Un des films les plus superficiels qui soient, où le mensonge n’est pas de l’ordre du caché, comme un secret qui rongerait de l’intérieur le personnage qui le porte (comme chez Ophüls), mais s’avère au contraire une formidable puissance affirmative et créatrice. Une énergie démentielle est déployée à empiler des couches de fake qui ne dissimulent ni ne révèlent aucune vérité. Si bien que l’opposition classique entre authenticité et fausseté est ici caduque, puisque le premier terme de l’équation n’est lui-même qu’une coquille vide, un mensonge parmi les mensonges.
Manny Farber, qui a compris son cinéma mieux que tout le monde, disait que « la meilleure façon d’appréhender Sturges est de le considérer comme l’incarnation extrême du rêve de succès américain. Sa personnalité en est la pure expression, sa carrière en donne un exemple et il le vulgarise dans ses films. Chez Sturges, l’idée du succès opère à l’état pur, entravant l’idéologie de l’ambition au point d’en faire un credo esthétique, se contestant elle-même, déconcertant la critique et introduisant comme un point de vue dans des films qui sont censés ne pas en avoir. » (trad. Matthieussent)
Et il faut voir la tronche d’Eddie Bracken dans Hail the Conquering Hero, son visage de poupon tiré d’une affiche pour l’American way of life, avec une couche de gel formant une houppette inébranlable tandis que ses yeux s’écarquillent au-delà du raisonnable et que sa petite bouche s’ouvre en cul-de-poule à la moindre occasion. Le pauvre, qui se lamente au départ d’un petit mensonge honteux (voilà un an qu’il n’ose pas dire à sa famille que la marine l’a recalé à l’essai pour cause de mauvais rhume), se trouve pris dans un mensonge bien plus gros que le sien, qui l’emporte comme un ouragan et prend des proportions considérables jusqu’à l’ériger en héros d’une fiction à laquelle il n’a aucun moyen de se dérober. Dorénavant tout son village croit qu’il revient en vétéran ; on l’accueille en grandes pompes, on fait la fête en son honneur, on construit une statue à son effigie, on le propose comme candidat à la mairie… Et lui se fait trimballer de tous les côtés, par six marines qui colportent ses exploits à la guerre, et par ces foules impersonnelles et pétulantes que Sturges se régale à faire entrer dans le cadre comme des sardines en boite, chantant des slogans à la gloire du héros d’occasion, dont le prénom même, Woodrow, a la parfaite rondeur d’une devise populaire (Woodrow Lafayette Pershing Truesmith de son nom complet – prédestiné à l’inflation).

------------------------------

- [Marche à suivre] D'après le texte fourni, pour quel motif la marine a-t-elle recalé à l'essai le personnage qu'interprète Eddie Bracken dans Hail the Conquering Hero ?

------------------------------

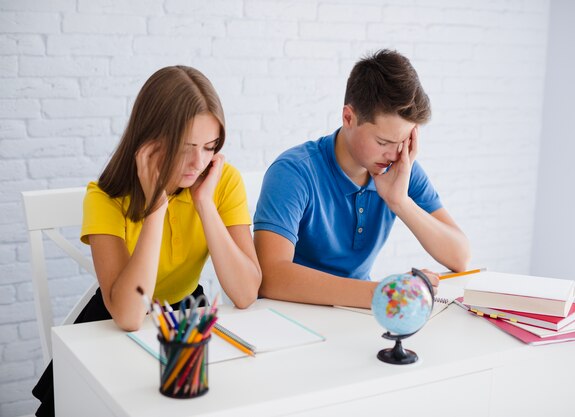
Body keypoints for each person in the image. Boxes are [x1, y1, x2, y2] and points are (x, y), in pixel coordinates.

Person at [32, 65, 262, 416]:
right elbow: (127, 315)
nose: (198, 163)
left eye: (209, 147)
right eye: (186, 148)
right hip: (112, 324)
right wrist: (156, 206)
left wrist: (204, 204)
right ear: (150, 142)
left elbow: (246, 294)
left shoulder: (221, 180)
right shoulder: (105, 197)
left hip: (185, 316)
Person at [253, 49, 470, 308]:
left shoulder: (401, 167)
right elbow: (271, 277)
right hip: (293, 315)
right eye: (383, 142)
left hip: (355, 315)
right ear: (348, 118)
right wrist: (382, 293)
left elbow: (460, 256)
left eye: (403, 142)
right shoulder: (294, 172)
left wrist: (400, 202)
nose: (393, 154)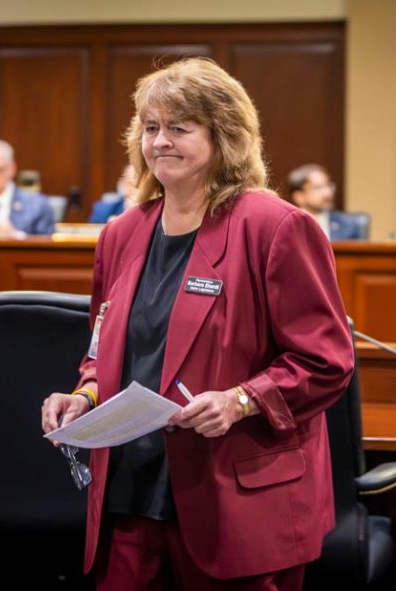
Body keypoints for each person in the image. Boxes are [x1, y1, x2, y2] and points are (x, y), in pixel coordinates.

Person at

------------------------------

- [Votre réponse] Pour cause de mauvais rhume.